Exercise requirements = Set down each entry exactly; omit images.

Stored entries:
+ + +
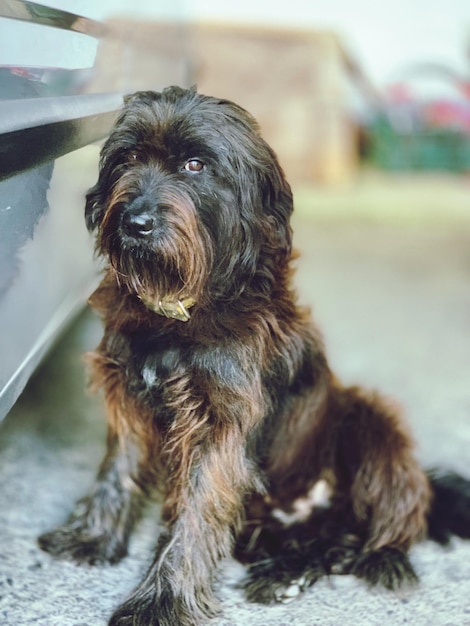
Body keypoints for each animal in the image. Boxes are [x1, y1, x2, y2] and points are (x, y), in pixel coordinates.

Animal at [39, 86, 470, 624]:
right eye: (130, 158)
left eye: (195, 165)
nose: (133, 222)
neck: (179, 312)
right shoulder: (128, 398)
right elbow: (117, 470)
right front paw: (94, 537)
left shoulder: (217, 425)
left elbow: (195, 514)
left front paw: (161, 599)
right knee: (326, 541)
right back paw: (286, 573)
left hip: (370, 419)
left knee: (375, 532)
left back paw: (371, 559)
+ + +
Answer to the problem =
Body keypoints for each animal in the image. Boxes are [x1, y1, x2, y2] and points are (x, y), in pixel coordinates.

Animal at [39, 86, 470, 624]:
right eye: (130, 158)
left eye: (195, 165)
nose: (133, 222)
neck: (179, 312)
right shoulder: (128, 398)
right elbow: (117, 470)
right front paw: (94, 537)
left shoulder: (217, 425)
left elbow: (195, 514)
left front paw: (161, 599)
right knee: (326, 541)
right back paw: (286, 573)
left hip: (370, 419)
left knee: (375, 532)
left back paw: (371, 559)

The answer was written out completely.